Really interesting, I used it today still lots of issues. Maybe my python notebook is not approach is too complicated for Sonnet? Couldn't be able to fix a custom complex seaborn plot. 4o failed too. o3-mini-high managed to do it really well on the other hand.

bamboozled · 2025-02-18T15:50:19 1739893819

There is honestly no rhyme of reason to all these opinions, someone was telling me the other day that Claude is for sure the best, I'd say multiple people actually.

I find it concerning there is no real accurate benchmarks for this stuff that we can all agree on.

waynenilsen · 2025-02-18T15:54:45 1739894085

yet with claude still the most useful, lmsys is broken for coding

bearjaws · 2025-02-18T14:01:33 1739887293

Any model that censors itself does poorly, despite being able to provide high quality answers.

bangaladore · 2025-02-18T18:32:09 1739903529

Anthropic best model is Sonnet 3.5 in my opinion. The reason its good is it is very effective for the price and fast. (I do think Google has caught up a lot in this regard). However, not having COT makes its results worse than similarly cheap COT based models.

Leaderboards don't care about cost. Leaderboards largely rank a combination of accuracy + speed. Anthropic has fell behind Google in accuracy + speed (again missing COT), and frankly behind Google in raw speed.

rvz · 2025-02-18T05:25:51 1739856351

No idea why was this downvoted, but you are correct.

Seems like the team at xAI caught up very quickly to OpenAI to be at the top of the leaderboard in one of the benchmarks and also caught up with features with Grok 3.
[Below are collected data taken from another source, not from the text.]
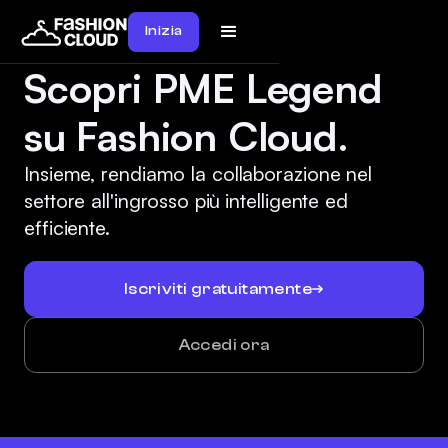
Inizia
Scopri PME Legend
su Fashion Cloud.
Insieme, rendiamo la collaborazione nel
settore all'ingrosso più intelligente ed
efficiente.
Iscriviti gratuitamente
Accedi ora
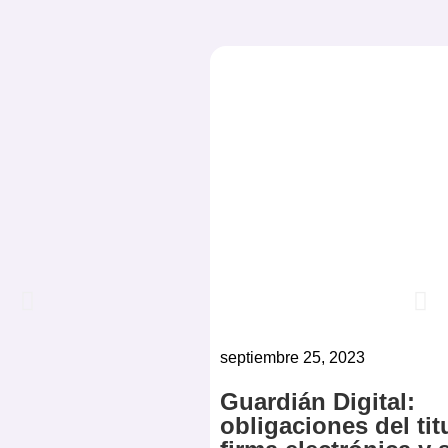
septiembre 25, 2023
Guardián Digital:
obligaciones del tit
Giving credit where credit is due, even though this is a race to zero.

sinuhe69 · 2025-02-18T05:30:33 1739856633

We got more emotional and opinionated people on HN and they often reacted in an emotional way instead of using logic and being curious.

Rover222 · 2025-02-18T05:27:21 1739856441

Yeah, so many people aren't capable of talking about anything Musk-adjacent with clear thoughts. It's insane how quickly xAI went from not existing, to the top of the benchmarks.
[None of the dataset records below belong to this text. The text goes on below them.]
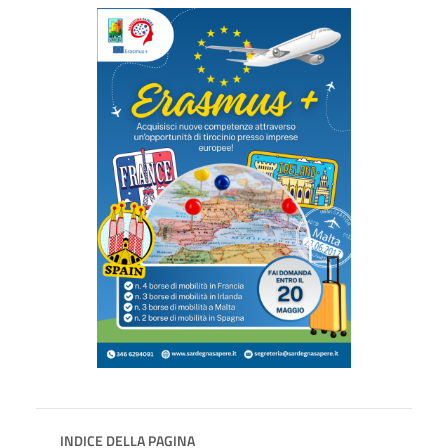
INDICE DELLA PAGINA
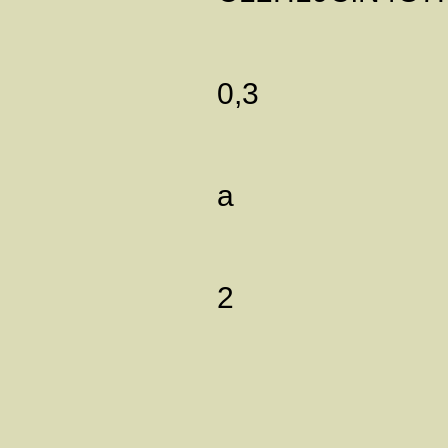
0,3
а
2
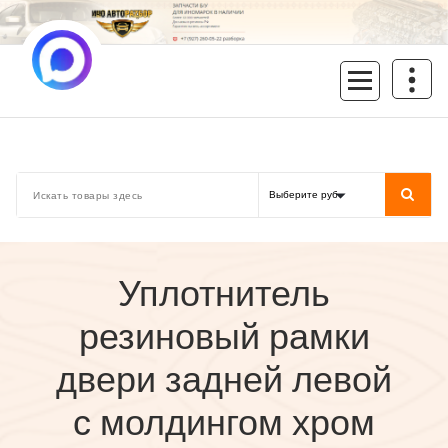
Перейти
к
содержимому
inoavtorazbor.ru
Автозапчасти б/у в наличии
Уплотнитель
резиновый рамки
двери задней левой
с молдингом хром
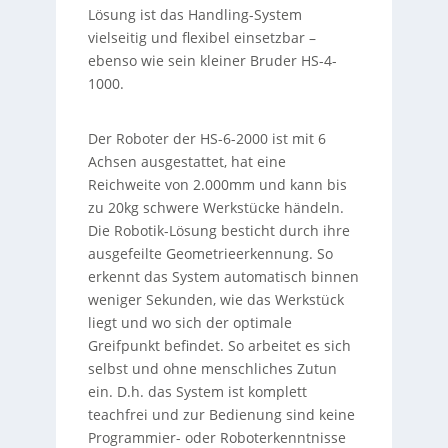
Lösung ist das Handling-System
vielseitig und flexibel einsetzbar –
ebenso wie sein kleiner Bruder HS-4-
1000.
Der Roboter der HS-6-2000 ist mit 6
Achsen ausgestattet, hat eine
Reichweite von 2.000mm und kann bis
zu 20kg schwere Werkstücke händeln.
Die Robotik-Lösung besticht durch ihre
ausgefeilte Geometrieerkennung. So
erkennt das System automatisch binnen
weniger Sekunden, wie das Werkstück
liegt und wo sich der optimale
Greifpunkt befindet. So arbeitet es sich
selbst und ohne menschliches Zutun
ein. D.h. das System ist komplett
teachfrei und zur Bedienung sind keine
Programmier- oder Roboterkenntnisse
dkjaudyeqooe · 2025-02-18T07:35:35 1739864135

I think people here are thinking very clearly about Musk and his various projects.

Not sure about people elsewhere though.

concordDance · 2025-02-18T09:03:25 1739869405

Depends what you mean by "people here". I mean, obviously the majority of HN commentators and even the majority of commentators on this thread seem to be. But there will always be a couple of slightly unhinged folk in a big enough group of readers.

ks2048 · 2025-02-18T07:38:02 1739864282

Can't you just take DeepSeek and put it behind an API and get to the top of the benchmarks immediately?

nhod · 2025-02-18T05:48:59 1739857739

I'm not sure what you mean here? Musk has a history of doing both incredibly useful and cool things, and also incredibly dumb, cruel, and for some people even terrible things. That context should be part of any clear thinking around him. He does not get a clean slate in every new discussion of him.

There are widespread, legitimate concerns about what kind of person Elon Musk is turning out to be. There is a lot of chatter about fears of China's AI rise, but what happens if we get Elon's brand of cruelty and lack of empathy in an authoritarian superintelligent AI ? Is that the AI future we want? Can you imagine an SAI with real power that interacts with people like Elon does on Twitter? I am not sure that is a future I want to live in.

Rover222 · 2025-02-18T06:10:29 1739859029

We’re trying to talk about the capabilities of Grok and you can only focus on Musk. That’s what I’m talking about.

spiderfarmer · 2025-02-18T07:36:53 1739864213

Don’t defend a persona over substance. His concerns are valid and relevant to the discussion.

notfromhere · 2025-02-18T08:11:33 1739866293

It’s relevant to the subject since he owns it.

nozzlegear · 2025-02-18T14:51:16 1739890276

There would be no Grok without Musk, any discussion of Grok is going to involve discussion of Musk as well.

FranzFerdiNaN · 2025-02-18T08:21:59 1739866919

You cant see this separate from Musk. Musk isnt a business as usual type.

DonHopkins · 2025-02-18T13:13:00 1739884380

You know what they say: Fascists are good at keeping the training runs on time.